AFR 129 Spring 2010 Twentieth-Century Black Poets (W)

Cross Listed as ENGL129
From Langston Hughes to contemporary poets such as Amiri Baraka and Angela Jackson, African American poets have been preoccupied with the relations of poetry to other traditions. Vernacular speech, English poetry, jazz and other musical forms, folk humor and African mythology have all been seen as essential sources for black poetry. This course will survey major poets such as Hughes, James Weldon Johnson, Countee Cullen, Robert Hayden, Gwendolyn Brooks, Baraka, Jackson, and Yusef Komunyakaa, reading their poems and their essays and interviews about poetic craft. We will ask how black poetry has been defined and whether there is a single black poetic tradition or several.

◆ STORED DATA ◆
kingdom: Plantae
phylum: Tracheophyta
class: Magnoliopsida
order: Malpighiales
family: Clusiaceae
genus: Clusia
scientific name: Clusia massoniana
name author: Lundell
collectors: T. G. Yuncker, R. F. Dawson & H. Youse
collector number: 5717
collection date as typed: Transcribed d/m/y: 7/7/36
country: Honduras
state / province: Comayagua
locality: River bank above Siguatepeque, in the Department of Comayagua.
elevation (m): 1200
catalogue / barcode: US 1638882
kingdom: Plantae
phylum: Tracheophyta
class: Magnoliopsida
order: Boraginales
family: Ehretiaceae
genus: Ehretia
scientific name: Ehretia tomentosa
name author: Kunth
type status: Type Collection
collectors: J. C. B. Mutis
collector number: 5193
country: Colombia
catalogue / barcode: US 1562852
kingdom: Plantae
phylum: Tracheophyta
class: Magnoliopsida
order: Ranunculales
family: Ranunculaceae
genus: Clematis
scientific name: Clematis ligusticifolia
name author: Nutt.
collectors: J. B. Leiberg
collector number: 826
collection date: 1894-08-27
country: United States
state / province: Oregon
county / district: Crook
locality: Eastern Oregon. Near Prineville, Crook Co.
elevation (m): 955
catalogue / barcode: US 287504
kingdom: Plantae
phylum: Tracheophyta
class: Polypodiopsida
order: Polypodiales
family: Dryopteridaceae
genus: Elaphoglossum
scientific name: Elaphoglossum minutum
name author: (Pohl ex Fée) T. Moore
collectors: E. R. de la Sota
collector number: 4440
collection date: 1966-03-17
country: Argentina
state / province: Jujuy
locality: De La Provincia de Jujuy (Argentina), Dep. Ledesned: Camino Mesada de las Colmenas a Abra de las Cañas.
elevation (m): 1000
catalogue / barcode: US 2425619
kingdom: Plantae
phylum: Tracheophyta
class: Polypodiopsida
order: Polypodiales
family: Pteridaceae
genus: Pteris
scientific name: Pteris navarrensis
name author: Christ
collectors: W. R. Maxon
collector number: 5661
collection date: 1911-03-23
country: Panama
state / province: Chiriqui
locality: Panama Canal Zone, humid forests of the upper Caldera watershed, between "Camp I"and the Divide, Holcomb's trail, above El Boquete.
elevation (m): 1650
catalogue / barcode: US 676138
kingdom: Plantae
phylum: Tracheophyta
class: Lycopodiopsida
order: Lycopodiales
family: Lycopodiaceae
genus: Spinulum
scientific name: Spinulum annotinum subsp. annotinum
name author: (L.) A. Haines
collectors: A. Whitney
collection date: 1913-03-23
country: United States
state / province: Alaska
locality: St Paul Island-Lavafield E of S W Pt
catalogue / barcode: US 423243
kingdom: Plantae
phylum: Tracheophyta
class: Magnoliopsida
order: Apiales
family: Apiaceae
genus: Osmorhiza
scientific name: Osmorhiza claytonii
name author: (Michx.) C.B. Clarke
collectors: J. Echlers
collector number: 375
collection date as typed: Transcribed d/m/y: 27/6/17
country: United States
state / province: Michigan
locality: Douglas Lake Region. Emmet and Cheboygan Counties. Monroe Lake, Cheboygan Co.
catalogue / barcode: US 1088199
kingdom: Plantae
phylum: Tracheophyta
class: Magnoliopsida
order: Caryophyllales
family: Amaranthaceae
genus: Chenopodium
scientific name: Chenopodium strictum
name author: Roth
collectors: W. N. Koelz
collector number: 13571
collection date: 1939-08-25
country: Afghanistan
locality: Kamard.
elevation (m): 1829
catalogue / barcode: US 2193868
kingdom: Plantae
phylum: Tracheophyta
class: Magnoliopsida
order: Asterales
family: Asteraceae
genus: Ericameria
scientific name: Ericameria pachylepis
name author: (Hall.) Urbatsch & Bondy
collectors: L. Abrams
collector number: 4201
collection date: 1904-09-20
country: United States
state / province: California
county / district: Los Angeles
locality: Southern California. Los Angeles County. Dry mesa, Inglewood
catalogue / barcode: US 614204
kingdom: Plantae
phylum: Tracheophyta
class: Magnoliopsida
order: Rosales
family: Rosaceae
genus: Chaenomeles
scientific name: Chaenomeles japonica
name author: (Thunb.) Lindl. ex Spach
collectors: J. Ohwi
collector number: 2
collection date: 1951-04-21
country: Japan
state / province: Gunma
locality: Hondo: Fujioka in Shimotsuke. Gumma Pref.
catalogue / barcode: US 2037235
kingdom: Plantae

◆ WHAT YOU NEED TO DO ◆
**A)** According to the course description, what sources have been seen as essential for black poetry?
**B)** Condense the paragraph of the course description that begins "From Langston Hughes to contemporary poets" into a short bulleted list that keeps its main facts.
The lines that come after the course description are not needed here.

◆ EXERCISE ANSWERS ◆
**A)**
- Vernacular speech
- English poetry
- Jazz and other musical forms
- Folk humor
- African mythology

**B)**
- African American poets, from Langston Hughes to contemporary poets such as Amiri Baraka and Angela Jackson, have been preoccupied with how poetry relates to other traditions.
- Vernacular speech, English poetry, jazz and other musical forms, folk humor, and African mythology have all been seen as essential sources for black poetry.
- The course surveys major poets: Hughes, James Weldon Johnson, Countee Cullen, Robert Hayden, Gwendolyn Brooks, Baraka, Jackson, and Yusef Komunyakaa.
- Students read their poems, along with their essays and interviews on poetic craft.
- The course asks how black poetry has been defined and whether it has one tradition or several.